苏观小心翼翼的说道:“北平都司以公务在身推辞了拜帖。”
北平都司对各卫有管理权,布政使想要拉拢北平都司,联手阻击王府行事。
而北平都司对此事采取回避,苏观不得不担心布政使拿他出气。
谁都知道他和王府走得近。
“此事倒没有意外。”郑云承心平气和的说道。
苏观松了口气。
他们下面的人实在是为难,夹在中间两头都不敢出气,生怕引火上身。
苏观连忙解释道:“北平都司的前身是燕山都卫,和王府有千丝万缕的关系。”
“北平都司指挥使又调离了北平,剩下的官员们谁都不愿意出头得罪王府。”
北平都指挥使司并非开国即有,它的前身是都卫,也就是在选出一个大区内最重要的军卫,使之具有区域领导能力,号令区内其他卫所。
北平都司也不例外,它的前身是燕山都卫。
而燕山都卫也是在洪武三年,北平四周形势稳定之后才成立的。
之前徐达将他从南方北伐带来的貔貅虎贲们,分设了六个军卫,所谓的明初燕山六卫。
分别是大兴左卫/原飞熊卫、大兴右卫/原淮安卫、燕山左卫/原东安卫、燕山右卫/原济宁卫、永清左卫/原青州卫)、永清右卫/原徐州卫,六卫衙署皆在北平城内。

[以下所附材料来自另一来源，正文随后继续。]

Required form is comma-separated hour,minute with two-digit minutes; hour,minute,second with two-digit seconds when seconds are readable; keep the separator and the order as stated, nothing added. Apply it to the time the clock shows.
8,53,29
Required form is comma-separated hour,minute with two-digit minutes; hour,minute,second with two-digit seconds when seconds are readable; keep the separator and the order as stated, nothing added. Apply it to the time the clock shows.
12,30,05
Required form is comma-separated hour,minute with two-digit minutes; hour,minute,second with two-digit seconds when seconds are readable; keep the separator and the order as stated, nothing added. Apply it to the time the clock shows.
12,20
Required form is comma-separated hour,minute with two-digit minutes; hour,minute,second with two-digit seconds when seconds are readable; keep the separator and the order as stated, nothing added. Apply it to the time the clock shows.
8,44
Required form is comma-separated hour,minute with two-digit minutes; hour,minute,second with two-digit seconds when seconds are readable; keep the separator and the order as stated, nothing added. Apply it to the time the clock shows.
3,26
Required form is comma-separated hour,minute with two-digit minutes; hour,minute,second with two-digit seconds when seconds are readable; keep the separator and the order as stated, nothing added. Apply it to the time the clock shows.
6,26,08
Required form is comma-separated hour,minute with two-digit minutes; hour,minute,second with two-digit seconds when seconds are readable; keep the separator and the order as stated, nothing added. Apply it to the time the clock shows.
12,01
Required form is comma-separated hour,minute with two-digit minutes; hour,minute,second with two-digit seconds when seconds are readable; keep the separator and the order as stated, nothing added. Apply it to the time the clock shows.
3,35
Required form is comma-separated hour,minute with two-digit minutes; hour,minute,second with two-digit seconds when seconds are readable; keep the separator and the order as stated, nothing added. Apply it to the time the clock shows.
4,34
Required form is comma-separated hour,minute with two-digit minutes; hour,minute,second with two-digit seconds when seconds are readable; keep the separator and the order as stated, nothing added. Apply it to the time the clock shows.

燕山六卫都是从南方带来的军队,留在了北平,后来为了扩充军队人数,吸收了前元汉军,和部分蒙古人。
随着这些年各卫又有变化,增添了不少,不妨碍北平都指挥使司,和王府双方互通有无。
两者有历史遗留渊源,如果不是后来布政司的崛起,太子一系的强大,两者根本不会发生分离。
朱标是合格的继承人,他善待弟弟们,在政治上也有成效。
正是因为朱标的原因,在十余年中,朝廷逐渐收拢藩王的权利,朱元璋是默许的,没有反对朱标。
在北平最高的表现,例如谋夺了燕山左卫,已经能刮走藩王的护卫,如此行事违背国策,正如朱棣默许朱高炽是一个道理。